A filter \(\Psi\) is rotationally steerable if “its rotation by an arbitrary angle \(\theta\) can be expressed” in terms of rotations applied to a set of atomic basis functions \(\{\psi_q\}^Q_{q=1}\) resulting in

\(\rho_\theta\Psi(x) = \sum^Q_{q=1} \kappa_q(\theta)\psi_q(x)\).
The authors choose circular harmonics as the atomic basis functions:

\(\psi_q \equiv \psi_{jk} = \tau_j(r) e^{\mathrm{i}k\phi}\).
A specific learned filter is obtained by linear combination of these basis functions using weights \(w_{jk} \in \mathcal{C}\) (\(\mathcal{C}\) denotes the set of complex numbers) learned by the network:

\(\tilde{\Psi}(x) = \sum^J_{j=1} \sum^{K_j}_{k=0} w_{jk}\psi_{jk}(x)\).

By choosing the learned weights to be complex, they induce rotations of the basis functions with respect to each other.

Network architecture

Output features on intermediate layers are obtained by so-called group convolutions which are a natural extension of spatial convolutions to “general transformation groups”. The group convolution is obtained by “a spatial convolution, rotation and linear combination” (denoted \(\mathcal{R}_\phi\)).

Experiments

Rotated MNIST

Left - The test error saturates for more than 12 filter rotations. Also increasing the number of training samples improves performance as expected.

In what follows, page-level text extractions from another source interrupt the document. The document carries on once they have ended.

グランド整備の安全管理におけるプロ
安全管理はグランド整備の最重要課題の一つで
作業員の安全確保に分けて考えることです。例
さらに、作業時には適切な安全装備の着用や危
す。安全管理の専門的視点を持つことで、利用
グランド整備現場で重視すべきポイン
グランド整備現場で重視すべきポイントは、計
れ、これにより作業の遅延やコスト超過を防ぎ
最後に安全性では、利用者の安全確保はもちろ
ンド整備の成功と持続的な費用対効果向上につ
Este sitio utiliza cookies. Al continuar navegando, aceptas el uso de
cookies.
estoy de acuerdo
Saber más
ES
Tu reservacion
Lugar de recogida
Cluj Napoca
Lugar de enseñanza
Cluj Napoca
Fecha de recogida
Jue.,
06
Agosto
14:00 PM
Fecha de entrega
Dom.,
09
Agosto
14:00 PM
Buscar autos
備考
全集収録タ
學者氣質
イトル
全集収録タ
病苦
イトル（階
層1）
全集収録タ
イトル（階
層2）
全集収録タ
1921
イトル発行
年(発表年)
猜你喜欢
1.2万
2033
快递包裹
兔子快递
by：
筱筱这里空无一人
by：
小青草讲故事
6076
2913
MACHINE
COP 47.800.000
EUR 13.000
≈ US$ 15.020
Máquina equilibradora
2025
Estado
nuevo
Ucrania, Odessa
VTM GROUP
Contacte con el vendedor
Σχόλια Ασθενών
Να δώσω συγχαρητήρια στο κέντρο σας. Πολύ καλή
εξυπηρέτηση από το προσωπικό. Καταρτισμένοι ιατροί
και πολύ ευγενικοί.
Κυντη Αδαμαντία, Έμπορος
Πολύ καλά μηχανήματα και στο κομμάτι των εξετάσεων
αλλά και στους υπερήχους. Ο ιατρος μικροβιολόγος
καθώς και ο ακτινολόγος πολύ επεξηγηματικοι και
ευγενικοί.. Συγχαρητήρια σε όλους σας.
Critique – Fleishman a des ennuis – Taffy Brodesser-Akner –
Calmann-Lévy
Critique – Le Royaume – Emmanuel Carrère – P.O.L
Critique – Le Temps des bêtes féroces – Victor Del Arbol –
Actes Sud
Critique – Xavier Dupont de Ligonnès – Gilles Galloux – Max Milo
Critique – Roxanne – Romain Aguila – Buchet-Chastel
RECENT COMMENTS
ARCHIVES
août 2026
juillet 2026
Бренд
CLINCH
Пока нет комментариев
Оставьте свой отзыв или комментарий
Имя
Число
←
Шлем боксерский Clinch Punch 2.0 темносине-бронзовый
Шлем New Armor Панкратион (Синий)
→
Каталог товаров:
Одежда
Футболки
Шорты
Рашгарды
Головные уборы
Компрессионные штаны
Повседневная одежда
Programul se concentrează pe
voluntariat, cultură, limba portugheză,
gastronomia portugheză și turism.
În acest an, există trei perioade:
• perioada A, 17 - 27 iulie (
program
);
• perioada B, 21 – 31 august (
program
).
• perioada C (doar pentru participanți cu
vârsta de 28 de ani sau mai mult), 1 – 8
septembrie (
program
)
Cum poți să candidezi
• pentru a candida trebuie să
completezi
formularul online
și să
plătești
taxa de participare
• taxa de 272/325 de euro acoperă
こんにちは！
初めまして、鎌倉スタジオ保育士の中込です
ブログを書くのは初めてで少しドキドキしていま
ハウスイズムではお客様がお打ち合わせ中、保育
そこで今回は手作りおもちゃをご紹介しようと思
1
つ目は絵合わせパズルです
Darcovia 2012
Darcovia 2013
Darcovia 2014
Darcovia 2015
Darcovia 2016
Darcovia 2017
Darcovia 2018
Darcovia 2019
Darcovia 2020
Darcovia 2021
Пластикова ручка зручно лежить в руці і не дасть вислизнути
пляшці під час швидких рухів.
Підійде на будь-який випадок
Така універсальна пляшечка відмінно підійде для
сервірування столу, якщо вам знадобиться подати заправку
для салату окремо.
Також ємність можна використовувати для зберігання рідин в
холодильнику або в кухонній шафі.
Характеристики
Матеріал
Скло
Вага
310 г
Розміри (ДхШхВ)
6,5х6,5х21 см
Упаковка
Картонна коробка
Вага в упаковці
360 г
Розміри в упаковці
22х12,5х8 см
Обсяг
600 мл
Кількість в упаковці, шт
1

The authors point out that an increase from 2 to 4 discrete filter rotations gives the same improvement as doubling the number of training samples. This supports their argument of a limited hypothesis space.
Right - Training on conventional MNIST, testing on samples rotated by the particular angle on the horizontal axis. SFCNN with 16 rotation angles.
- a. Even with augmentation the CNNs do not achieve as good performance as SFCNNs.
- b. Augmentation leads to decrease of performance even for testing on unrotated data sets for CNNs, but not for SFCNNs.
- c. SFCNNs exhibit a better “rotational generalisation” than conventional CNNs.

The method outperforms the state of the art on the rotated MNIST data set. (Note: Especially, the proposed initialisation of the weights has an impact on performance.)

ISBI 2012 2D EM segmentation challenge

A SFCNN architecture with 17 rotation angles is used to segment images as the one on the left. Training data was augmented (among other transforms) by rotations of \(\frac{\pi}{2}\).
The author’s submission was rated by the challenge organisers and achieved top 3 performance based on the challenge metrics.